If you survey the field of punditry regarding electric vehicles, you might conclude that a battery-powered future is still a long way off and may not materialize at all. But ask anyone in the auto industry and the inevitability of electrified transport becomes clear. It all comes down to economics. EVs are already cheaper to operate than gas and diesel cars, and may soon be cheaper to buy, even without government subsidies.
We’re still relatively early on the adoption curve, though, and there are a few obstacles standing in the way. One, surprisingly, is the too-frequent unavailability of existing chargers.
As Ram Ambatipudi, VP of Business Development and Utility Engagement at EV Connect, observed at ABB Customer World (held in Houston March 4-7), the problem isn’t the charger itself. That equipment will last for decades with minimal maintenance. Far more often it’s a broken connector “nozzle,” some kind of IT failure in the charger’s communications, or maybe a burned-out display.
“The user experience for public charging today can be terrible,” he explained.
Even putting technical failures aside, the patchwork of charging network operators means dealing with multiple vendors’ apps and entering your payment info multiple times to use chargers on different networks.
On the supply side, meanwhile, the challenges facing utilities are building. While EVs represent a tantalizing new source of demand, the influx of large loads at the grid edge driven by imminent fleets of EVs presents a host of operational challenges.
Karen Hsu, Senior Director of Business Development for Utilities at eMotorWerks, an Enel X company, pointed out that a typical home sees their consumption shoot up as much as 200% during peak times of electricity usage when an EV joins the family. The impact on the local distribution system can be substantial, but she also noted that while most residential chargers will be Level 2 going forward, the growth in high-power DC fast charging represents an even greater challenge for grid operators.
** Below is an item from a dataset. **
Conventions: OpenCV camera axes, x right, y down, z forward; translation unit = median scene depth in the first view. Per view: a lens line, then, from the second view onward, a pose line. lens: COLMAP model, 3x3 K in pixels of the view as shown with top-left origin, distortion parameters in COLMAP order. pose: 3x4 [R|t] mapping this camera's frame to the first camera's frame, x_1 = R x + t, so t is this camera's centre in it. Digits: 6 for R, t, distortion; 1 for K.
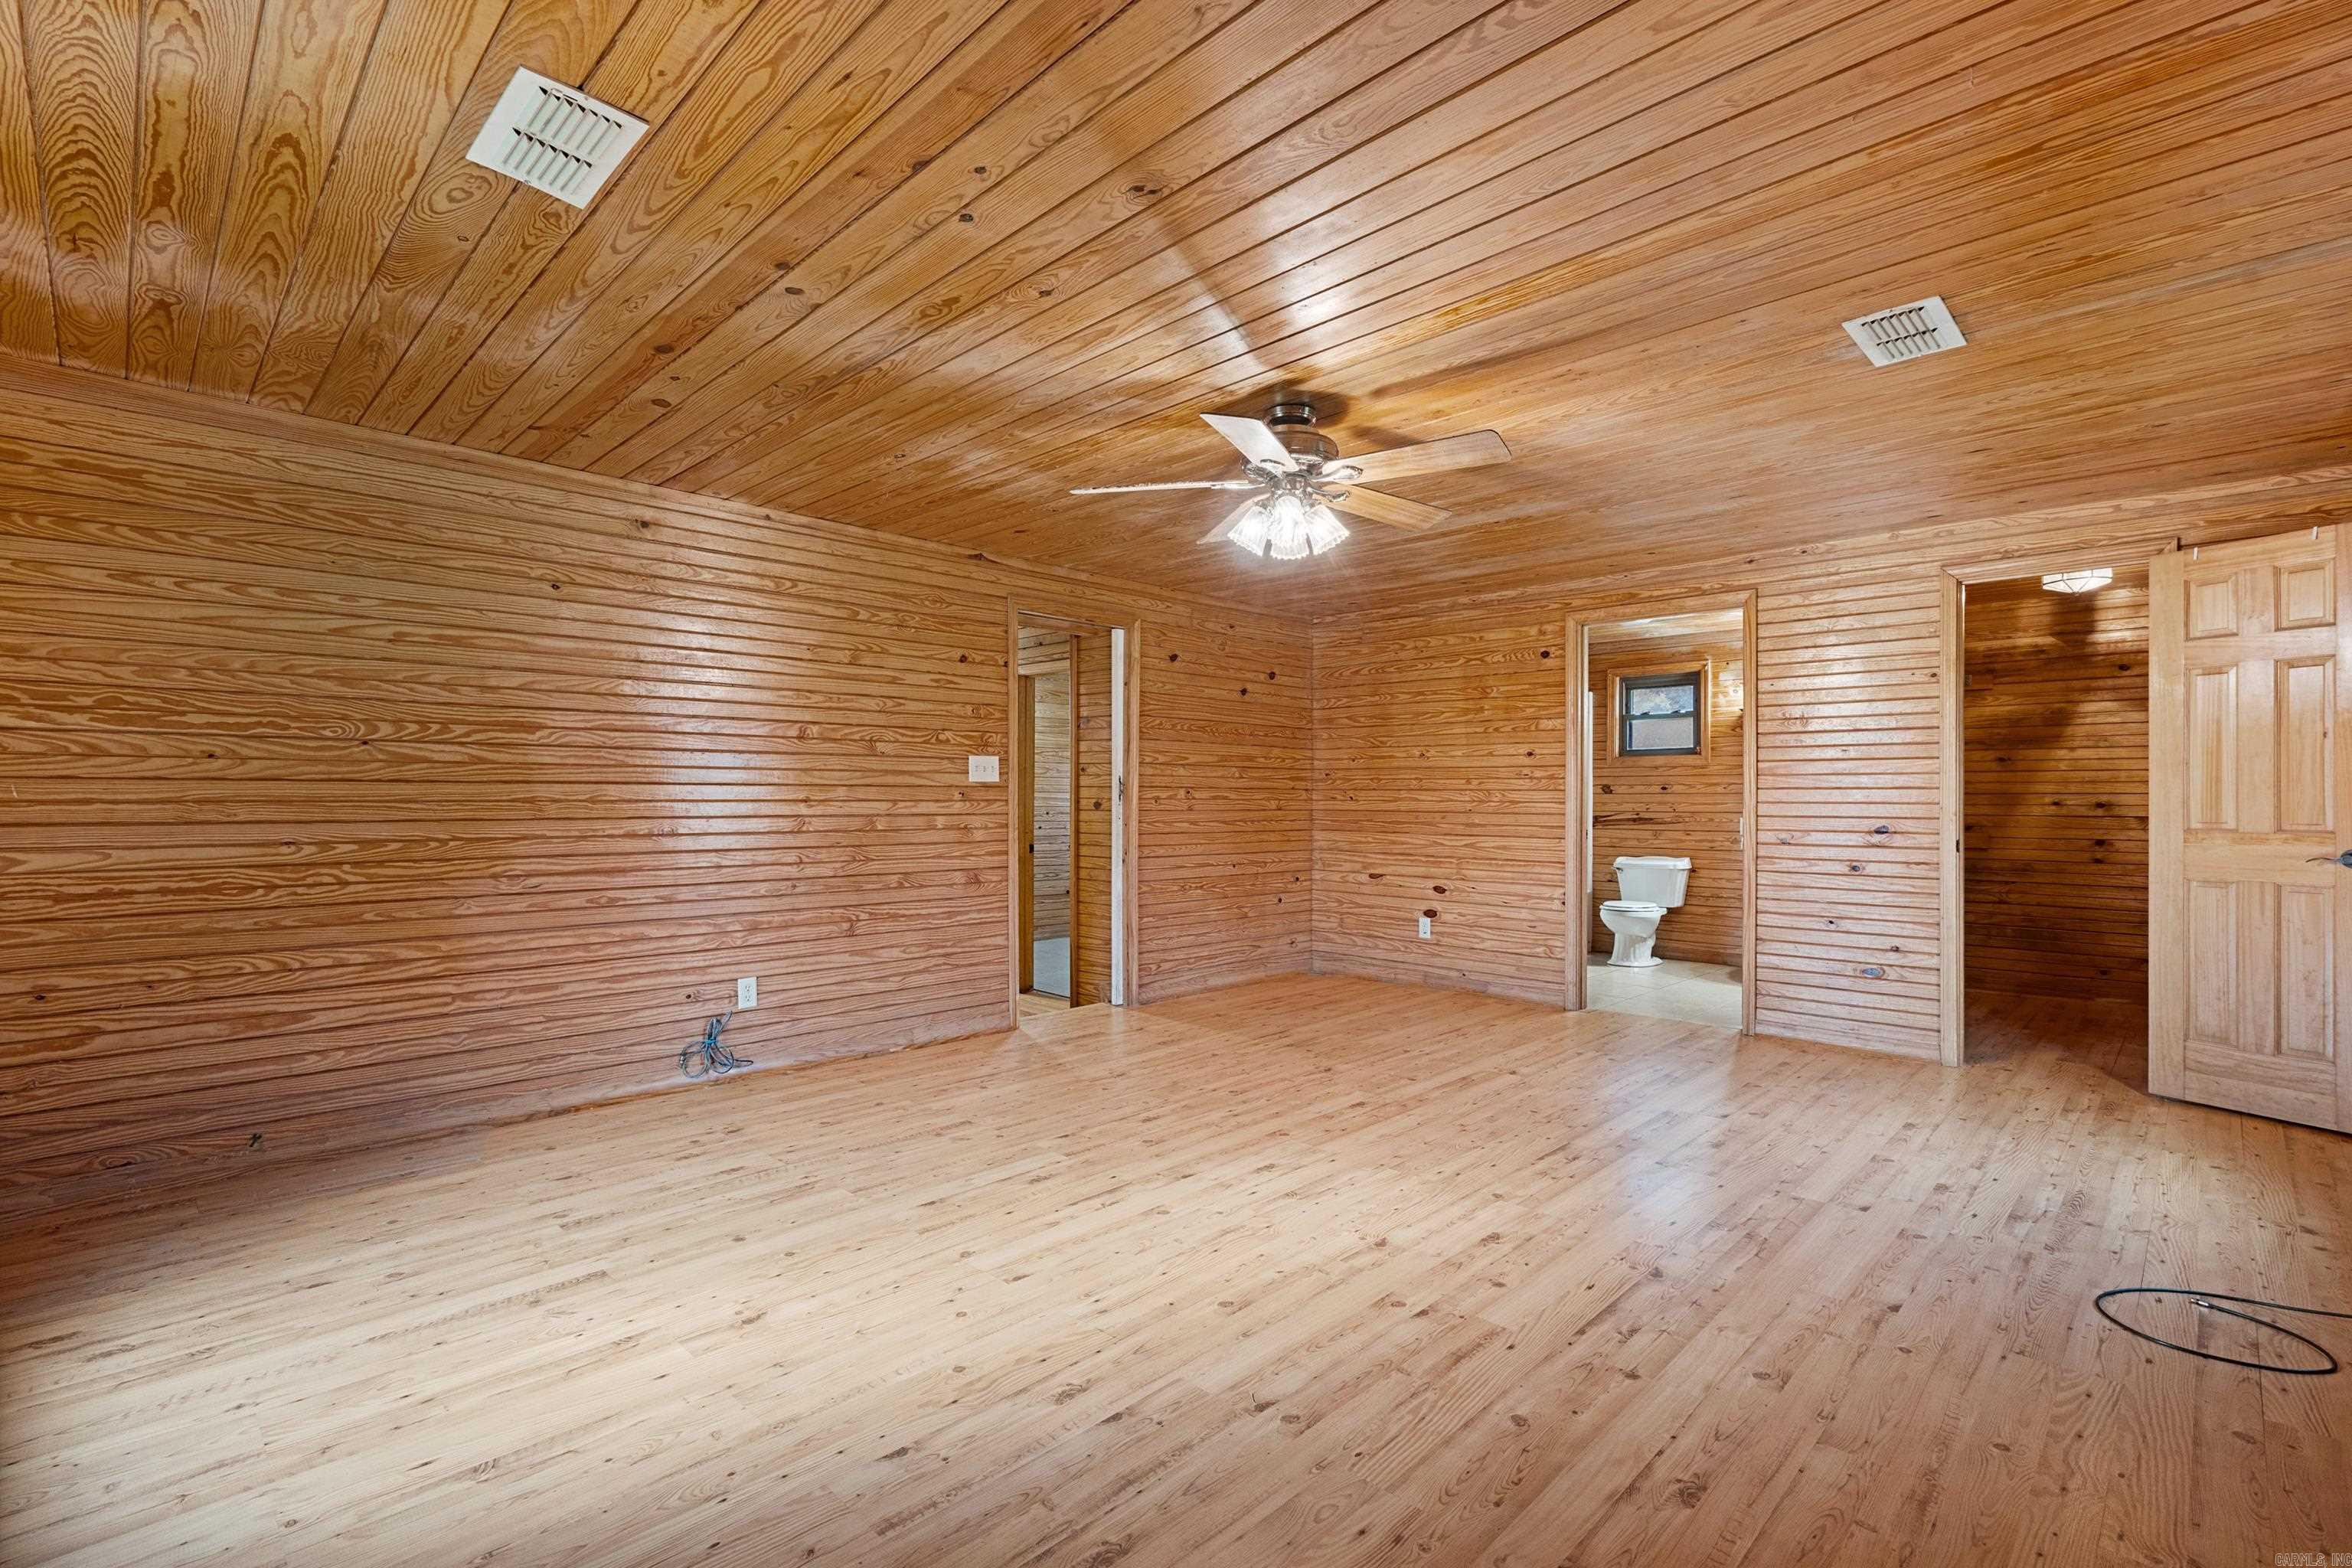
lens RADIAL K [[1071.9, 0, 1170.5], [0, 1071.9, 783.2], [0, 0, 1]] dist [-0.001052, -0.001141]
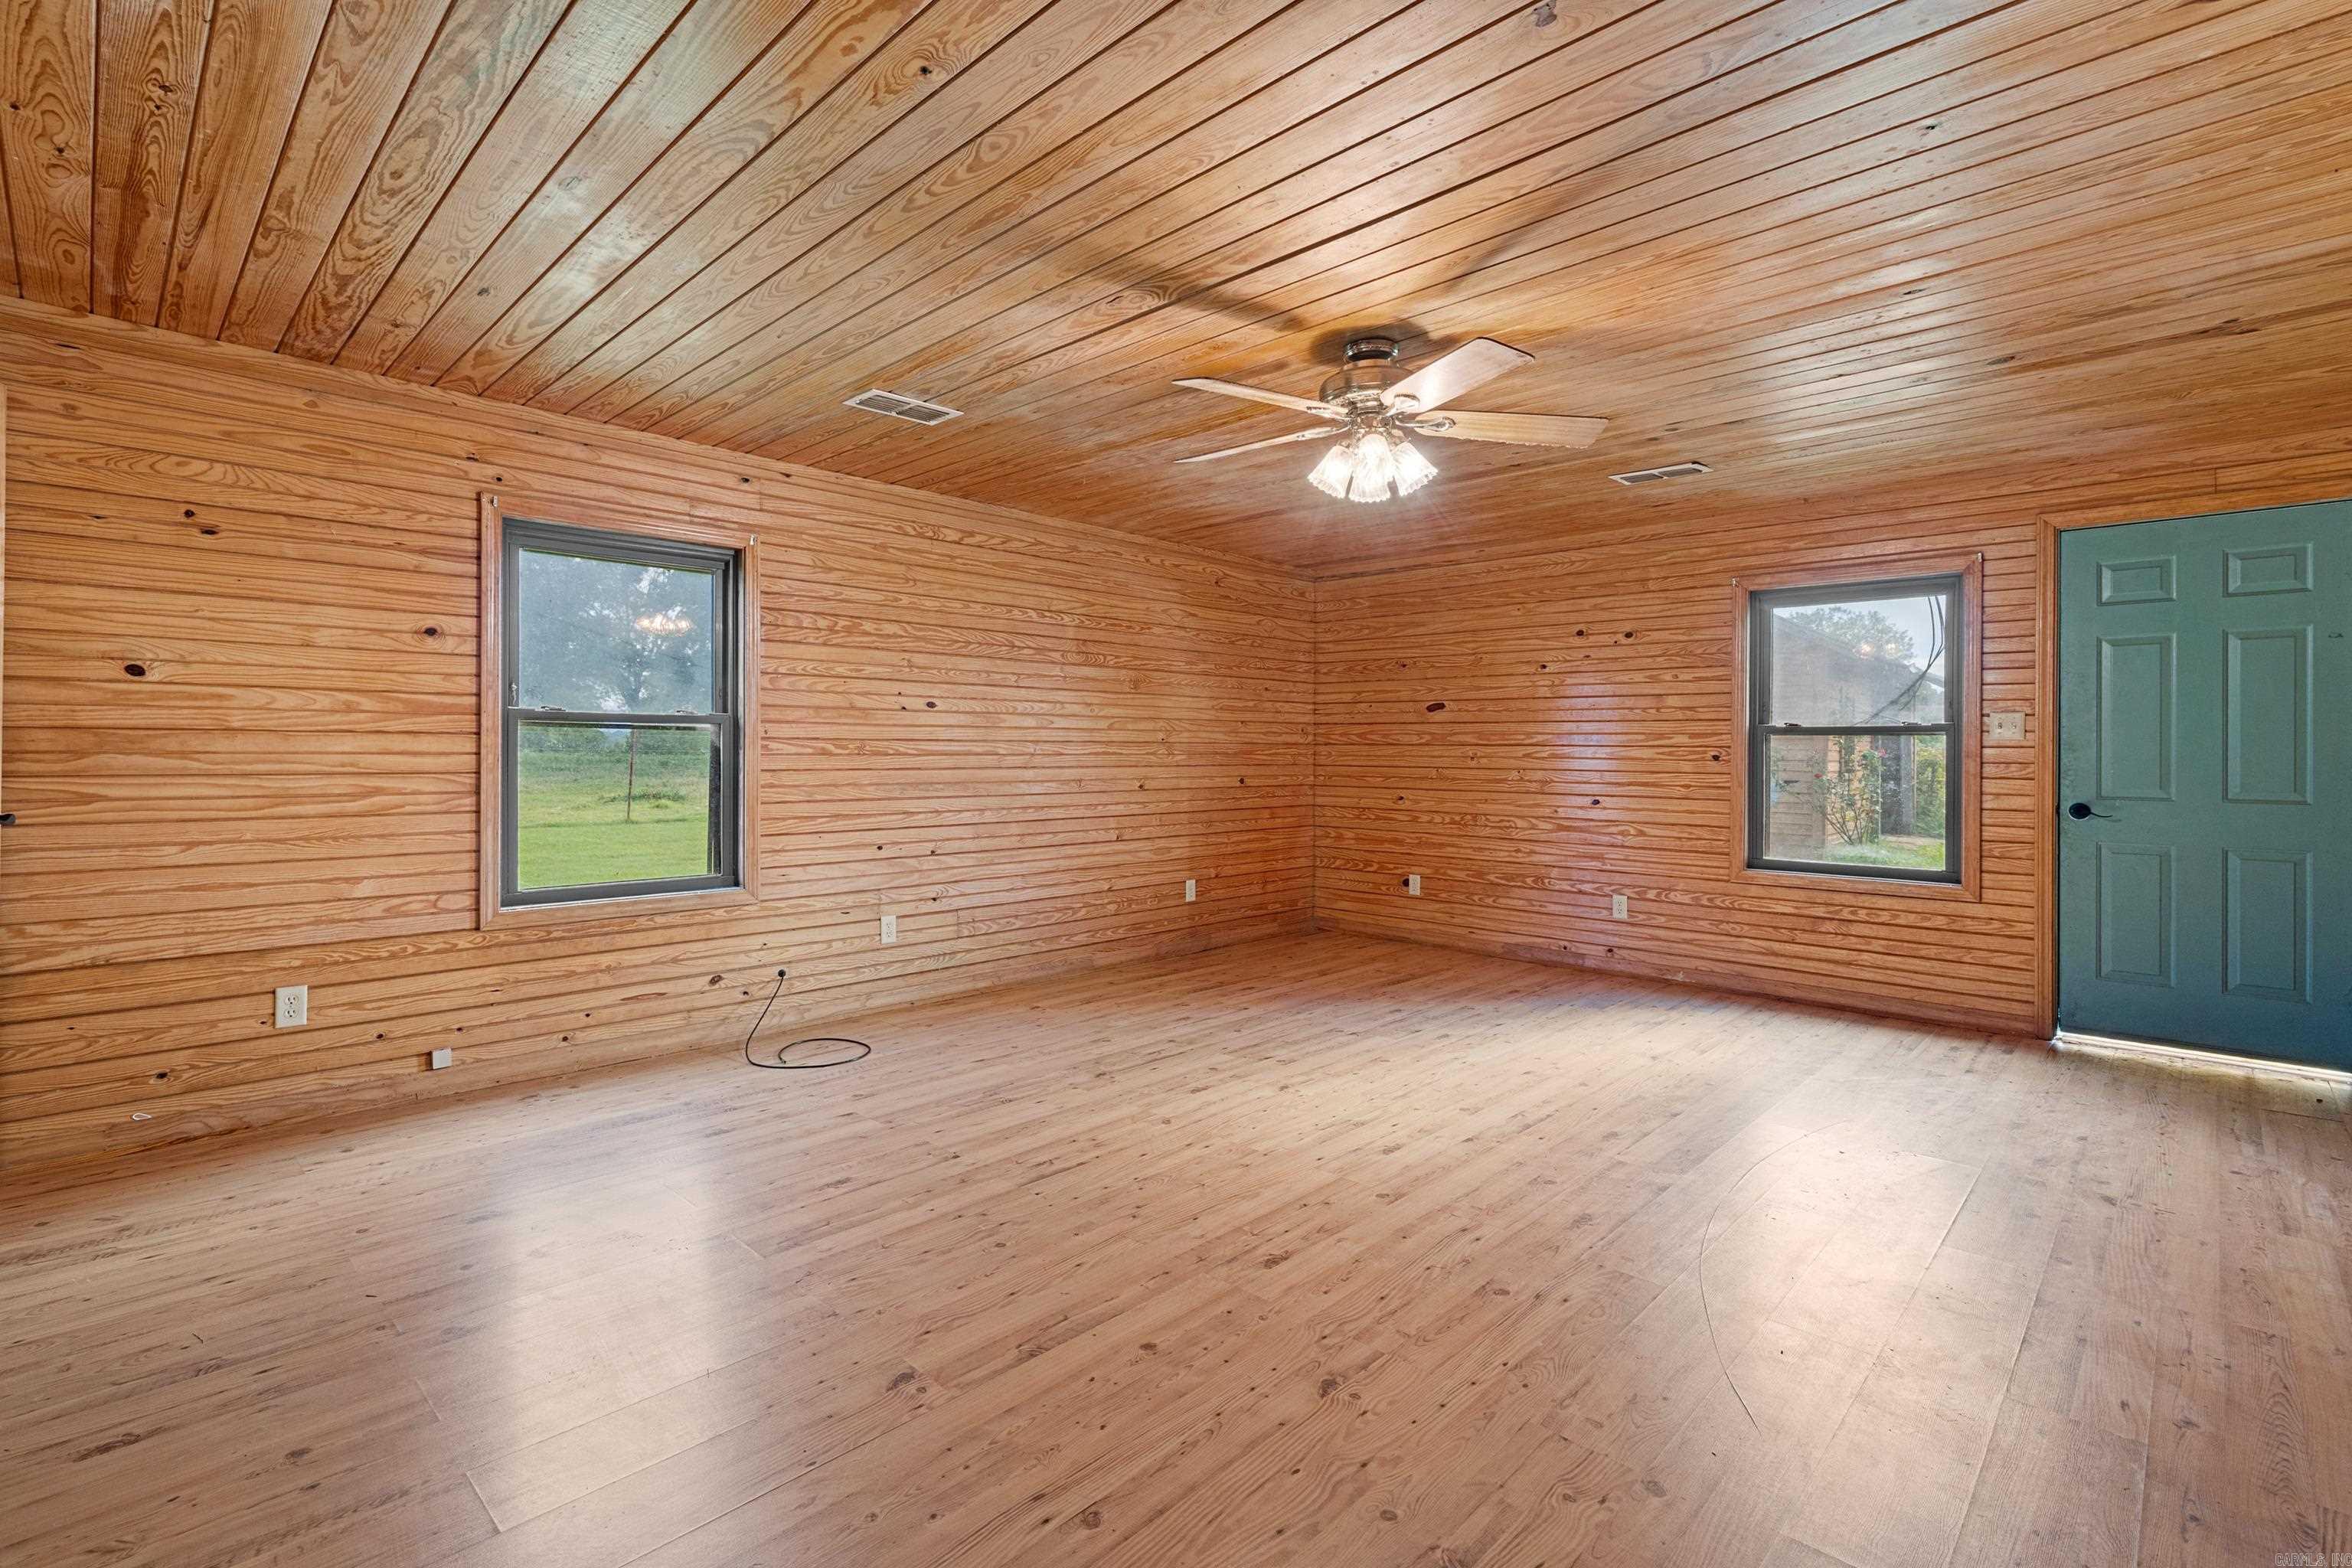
lens RADIAL K [[1071.9, 0, 1180.1], [0, 1071.9, 764.2], [0, 0, 1]] dist [-0.001052, -0.001141]
pose [[-0.999809, -0.008972, -0.017389, 0.292243], [-0.008842, 0.999933, -0.007533, 0.032227], [0.017456, -0.007378, -0.999820, 1.934804]]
DC fast chargers operate at up to 350kW today and could go higher. The impact is already visible in the “dragon curve,” a new term that describes the spiky top of a utility’s load curve that is created by DC fast chargers turning on and off over the course of the day. Managing the rapid swings in demand from EV charging, then, will require a more agile approach than the utility industry has historically used to match supply with demand. Grid storage—perhaps co-located with high-power chargers—demand response, and smart charging will all play a role.
The good news is that residential charging is a great candidate for load control. Most EV charging (80%) happens at home, and most of that at night. This offers the utility some flexibility in managing charging demand without encroaching on the EV owner’s expectations for vehicle availability. Furthermore, Hsu asserted that regions across the world are making ambitious plans to decarbonize both energy and transportation systems, creating an immense opportunity for EVs to enable a more cost-effective, cleaner electricity grid as energy storage facilities at a fraction of the cost of using only stationary energy storage.
Today, the average EV stays plugged into a home charging station up to 90 percent longerthan the time needed to fully charge the vehicle, and smart charging can dynamically manage EV charging loads to balance grid demand, ultimately reducing wholesale energy costs and mitigating the intermittency of renewables. That’s going to be important because, as ABB’s Steve Bloch noted, industry analysts estimate EV charging demand could be as high as 733 TWh by 2030.
The future is here, and it’s electric.